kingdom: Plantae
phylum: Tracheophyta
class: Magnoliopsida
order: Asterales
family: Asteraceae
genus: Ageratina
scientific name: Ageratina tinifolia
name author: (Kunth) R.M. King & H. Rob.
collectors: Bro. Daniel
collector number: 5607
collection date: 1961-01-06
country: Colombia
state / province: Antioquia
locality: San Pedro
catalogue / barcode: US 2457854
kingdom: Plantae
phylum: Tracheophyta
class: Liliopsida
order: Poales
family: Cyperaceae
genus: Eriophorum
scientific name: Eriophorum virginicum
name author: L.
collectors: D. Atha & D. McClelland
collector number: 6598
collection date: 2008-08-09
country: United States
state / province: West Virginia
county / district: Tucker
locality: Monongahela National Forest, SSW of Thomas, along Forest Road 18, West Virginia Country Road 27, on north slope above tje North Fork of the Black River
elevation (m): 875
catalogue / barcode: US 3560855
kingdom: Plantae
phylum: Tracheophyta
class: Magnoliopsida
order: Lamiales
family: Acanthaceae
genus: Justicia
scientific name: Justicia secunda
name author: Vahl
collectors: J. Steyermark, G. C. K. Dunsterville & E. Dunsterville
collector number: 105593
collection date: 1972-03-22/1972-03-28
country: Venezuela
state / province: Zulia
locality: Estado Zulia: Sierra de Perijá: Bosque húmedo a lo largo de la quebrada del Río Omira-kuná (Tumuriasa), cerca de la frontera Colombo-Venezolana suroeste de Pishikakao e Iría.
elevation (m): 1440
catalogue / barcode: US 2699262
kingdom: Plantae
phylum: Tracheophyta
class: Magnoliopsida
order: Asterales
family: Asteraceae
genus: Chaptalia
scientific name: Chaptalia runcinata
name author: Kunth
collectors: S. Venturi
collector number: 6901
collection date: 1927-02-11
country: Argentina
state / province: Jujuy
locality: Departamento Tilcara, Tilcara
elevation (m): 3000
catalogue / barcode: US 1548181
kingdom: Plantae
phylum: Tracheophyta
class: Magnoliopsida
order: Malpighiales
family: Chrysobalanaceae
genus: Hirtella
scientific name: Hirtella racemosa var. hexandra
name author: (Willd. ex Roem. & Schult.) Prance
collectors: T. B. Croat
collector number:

* _EXERCISE REQUIREMENTS_: Print the entire listing above again, keeping every line identical to the original.

* _WORKED SOLUTION_:
kingdom: Plantae
phylum: Tracheophyta
class: Magnoliopsida
order: Asterales
family: Asteraceae
genus: Ageratina
scientific name: Ageratina tinifolia
name author: (Kunth) R.M. King & H. Rob.
collectors: Bro. Daniel
collector number: 5607
collection date: 1961-01-06
country: Colombia
state / province: Antioquia
locality: San Pedro
catalogue / barcode: US 2457854
kingdom: Plantae
phylum: Tracheophyta
class: Liliopsida
order: Poales
family: Cyperaceae
genus: Eriophorum
scientific name: Eriophorum virginicum
name author: L.
collectors: D. Atha & D. McClelland
collector number: 6598
collection date: 2008-08-09
country: United States
state / province: West Virginia
county / district: Tucker
locality: Monongahela National Forest, SSW of Thomas, along Forest Road 18, West Virginia Country Road 27, on north slope above tje North Fork of the Black River
elevation (m): 875
catalogue / barcode: US 3560855
kingdom: Plantae
phylum: Tracheophyta
class: Magnoliopsida
order: Lamiales
family: Acanthaceae
genus: Justicia
scientific name: Justicia secunda
name author: Vahl
collectors: J. Steyermark, G. C. K. Dunsterville & E. Dunsterville
collector number: 105593
collection date: 1972-03-22/1972-03-28
country: Venezuela
state / province: Zulia
locality: Estado Zulia: Sierra de Perijá: Bosque húmedo a lo largo de la quebrada del Río Omira-kuná (Tumuriasa), cerca de la frontera Colombo-Venezolana suroeste de Pishikakao e Iría.
elevation (m): 1440
catalogue / barcode: US 2699262
kingdom: Plantae
phylum: Tracheophyta
class: Magnoliopsida
order: Asterales
family: Asteraceae
genus: Chaptalia
scientific name: Chaptalia runcinata
name author: Kunth
collectors: S. Venturi
collector number: 6901
collection date: 1927-02-11
country: Argentina
state / province: Jujuy
locality: Departamento Tilcara, Tilcara
elevation (m): 3000
catalogue / barcode: US 1548181
kingdom: Plantae
phylum: Tracheophyta
class: Magnoliopsida
order: Malpighiales
family: Chrysobalanaceae
genus: Hirtella
scientific name: Hirtella racemosa var. hexandra
name author: (Willd. ex Roem. & Schult.) Prance
collectors: T. B. Croat
collector number:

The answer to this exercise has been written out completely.